Revision comparison data
********************
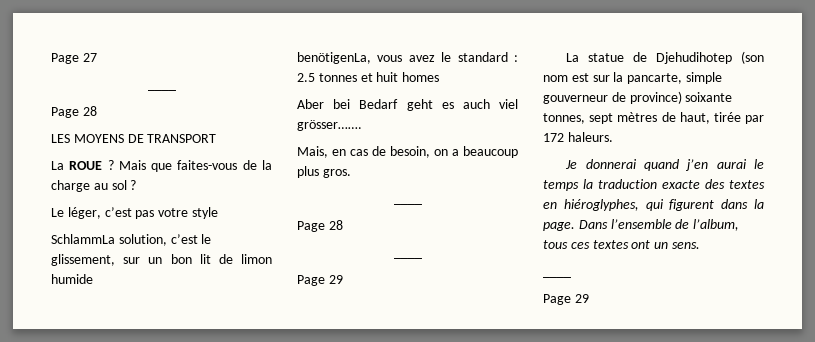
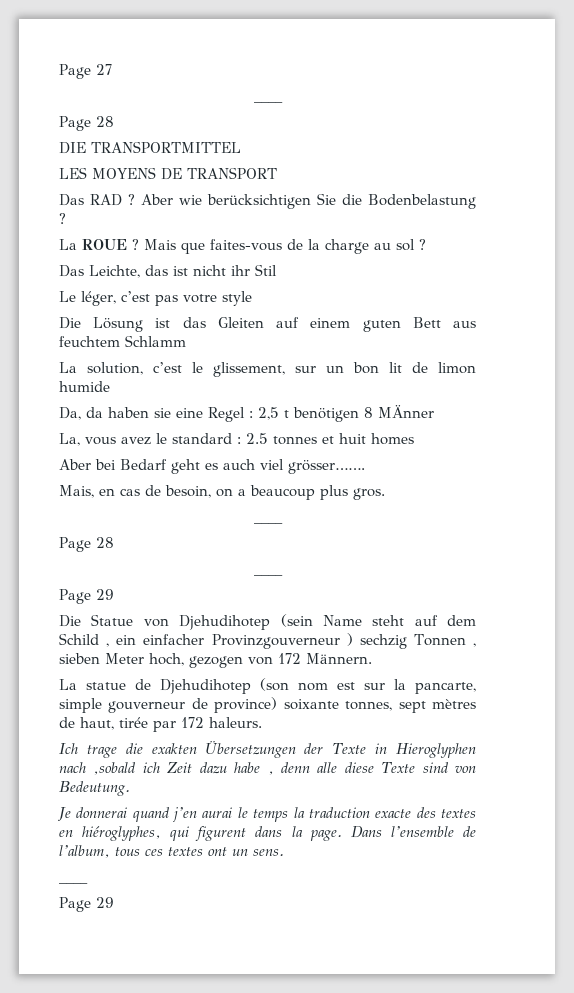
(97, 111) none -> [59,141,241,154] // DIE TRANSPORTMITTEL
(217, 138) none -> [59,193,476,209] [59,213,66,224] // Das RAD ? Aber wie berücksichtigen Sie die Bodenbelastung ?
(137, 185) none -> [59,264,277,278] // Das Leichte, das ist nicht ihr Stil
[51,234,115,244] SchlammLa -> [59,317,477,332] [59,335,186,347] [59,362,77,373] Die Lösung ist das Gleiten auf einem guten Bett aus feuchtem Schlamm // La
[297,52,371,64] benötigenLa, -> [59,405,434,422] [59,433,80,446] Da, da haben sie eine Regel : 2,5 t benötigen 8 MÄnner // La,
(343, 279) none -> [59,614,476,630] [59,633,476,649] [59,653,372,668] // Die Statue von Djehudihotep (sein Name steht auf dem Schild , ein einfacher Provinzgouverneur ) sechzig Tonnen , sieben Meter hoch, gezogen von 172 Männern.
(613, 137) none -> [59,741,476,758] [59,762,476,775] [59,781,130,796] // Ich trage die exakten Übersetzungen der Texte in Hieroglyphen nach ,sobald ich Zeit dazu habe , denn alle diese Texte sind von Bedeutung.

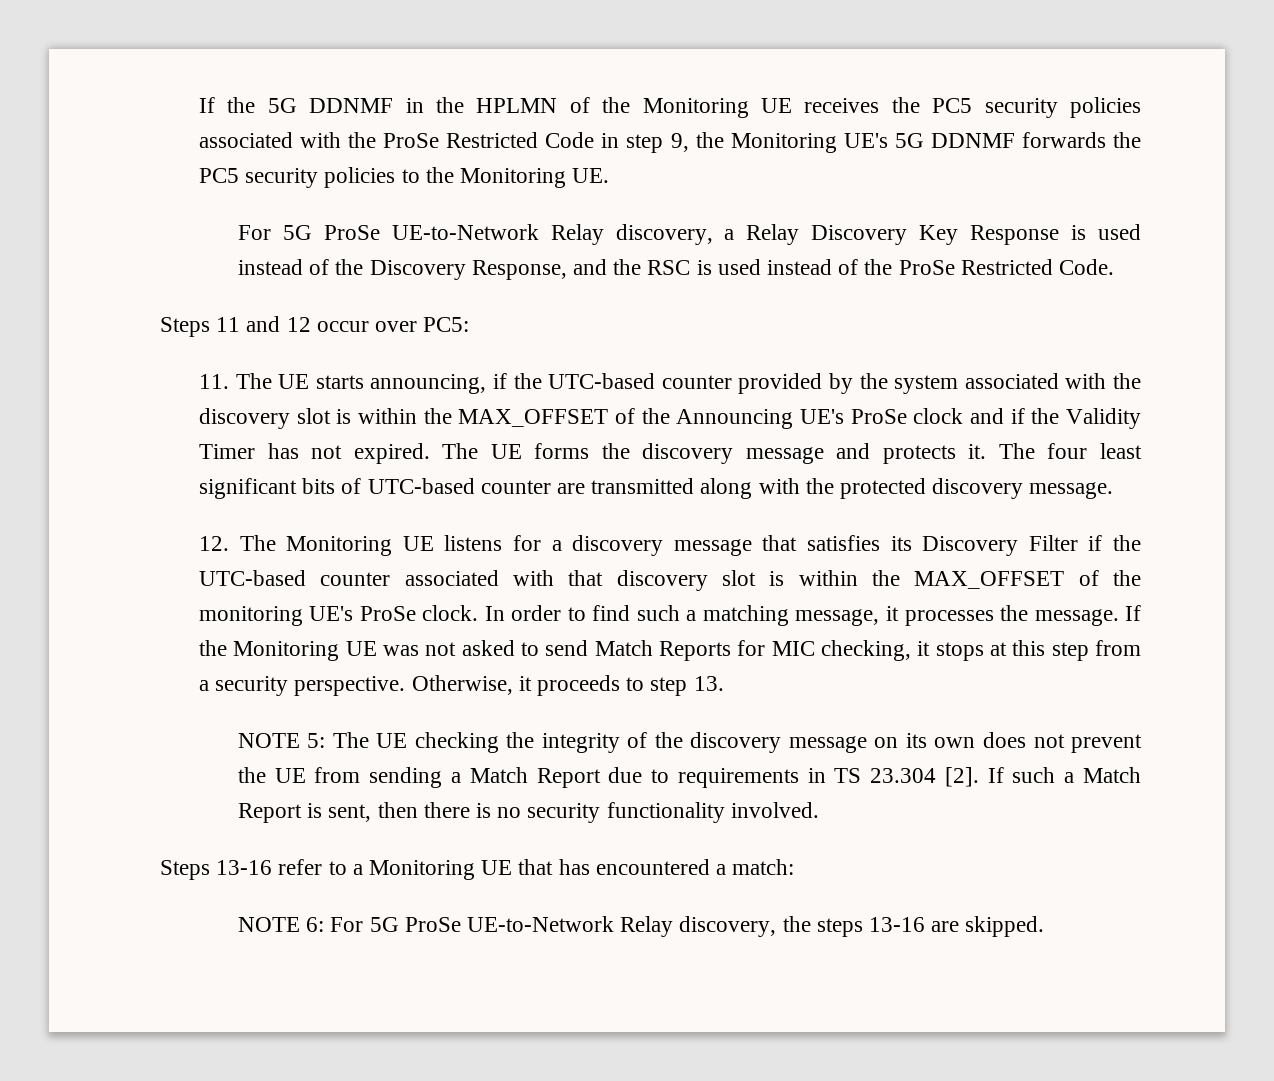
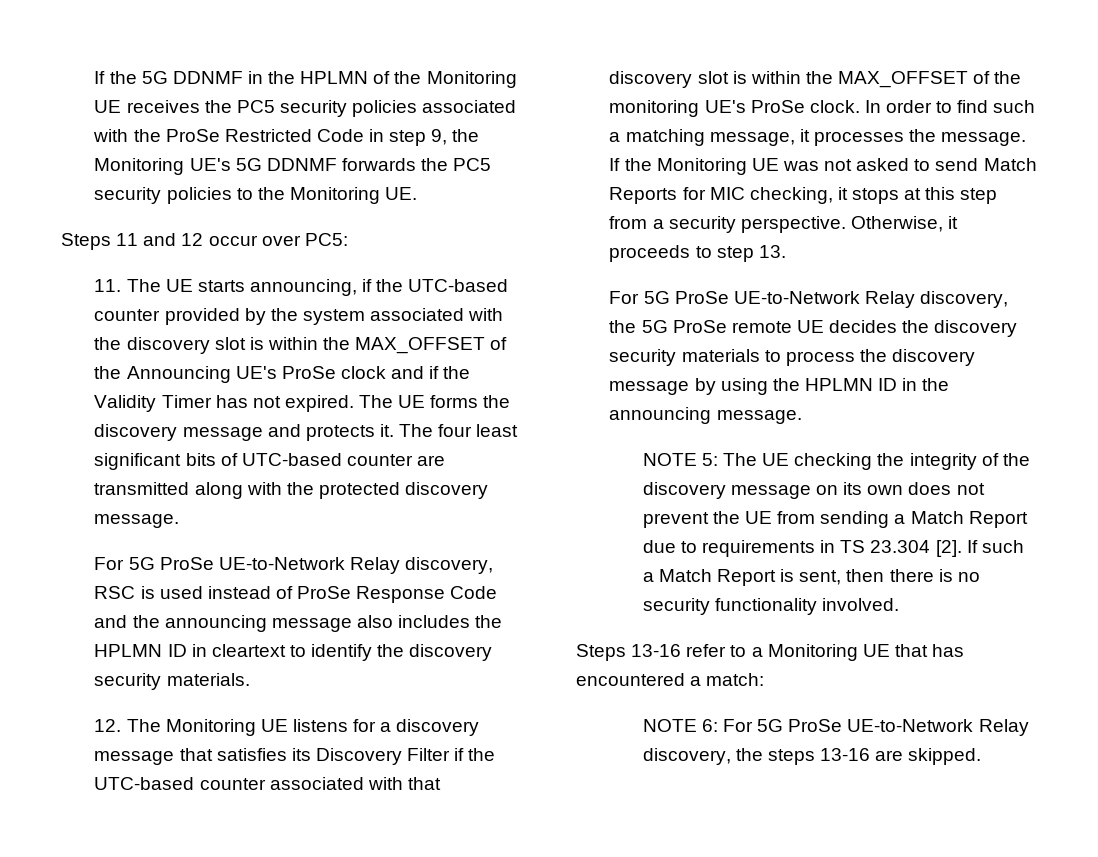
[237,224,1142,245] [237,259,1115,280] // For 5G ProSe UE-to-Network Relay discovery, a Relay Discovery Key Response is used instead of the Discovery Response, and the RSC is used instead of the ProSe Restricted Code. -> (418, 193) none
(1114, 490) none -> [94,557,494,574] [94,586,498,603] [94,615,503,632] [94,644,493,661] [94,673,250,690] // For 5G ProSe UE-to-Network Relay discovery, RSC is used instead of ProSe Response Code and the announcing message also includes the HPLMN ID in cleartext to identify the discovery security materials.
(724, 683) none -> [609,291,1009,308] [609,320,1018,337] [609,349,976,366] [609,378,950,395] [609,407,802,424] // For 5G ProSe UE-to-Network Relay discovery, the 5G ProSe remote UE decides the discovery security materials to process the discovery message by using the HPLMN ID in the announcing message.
********************
Exclude every picture and copy the remaining data exactly.

(97, 111) none -> [59,141,241,154] // DIE TRANSPORTMITTEL
(217, 138) none -> [59,193,476,209] [59,213,66,224] // Das RAD ? Aber wie berücksichtigen Sie die Bodenbelastung ?
(137, 185) none -> [59,264,277,278] // Das Leichte, das ist nicht ihr Stil
[51,234,115,244] SchlammLa -> [59,317,477,332] [59,335,186,347] [59,362,77,373] Die Lösung ist das Gleiten auf einem guten Bett aus feuchtem Schlamm // La
[297,52,371,64] benötigenLa, -> [59,405,434,422] [59,433,80,446] Da, da haben sie eine Regel : 2,5 t benötigen 8 MÄnner // La,
(343, 279) none -> [59,614,476,630] [59,633,476,649] [59,653,372,668] // Die Statue von Djehudihotep (sein Name steht auf dem Schild , ein einfacher Provinzgouverneur ) sechzig Tonnen , sieben Meter hoch, gezogen von 172 Männern.
(613, 137) none -> [59,741,476,758] [59,762,476,775] [59,781,130,796] // Ich trage die exakten Übersetzungen der Texte in Hieroglyphen nach ,sobald ich Zeit dazu habe , denn alle diese Texte sind von Bedeutung.

[237,224,1142,245] [237,259,1115,280] // For 5G ProSe UE-to-Network Relay discovery, a Relay Discovery Key Response is used instead of the Discovery Response, and the RSC is used instead of the ProSe Restricted Code. -> (418, 193) none
(1114, 490) none -> [94,557,494,574] [94,586,498,603] [94,615,503,632] [94,644,493,661] [94,673,250,690] // For 5G ProSe UE-to-Network Relay discovery, RSC is used instead of ProSe Response Code and the announcing message also includes the HPLMN ID in cleartext to identify the discovery security materials.
(724, 683) none -> [609,291,1009,308] [609,320,1018,337] [609,349,976,366] [609,378,950,395] [609,407,802,424] // For 5G ProSe UE-to-Network Relay discovery, the 5G ProSe remote UE decides the discovery security materials to process the discovery message by using the HPLMN ID in the announcing message.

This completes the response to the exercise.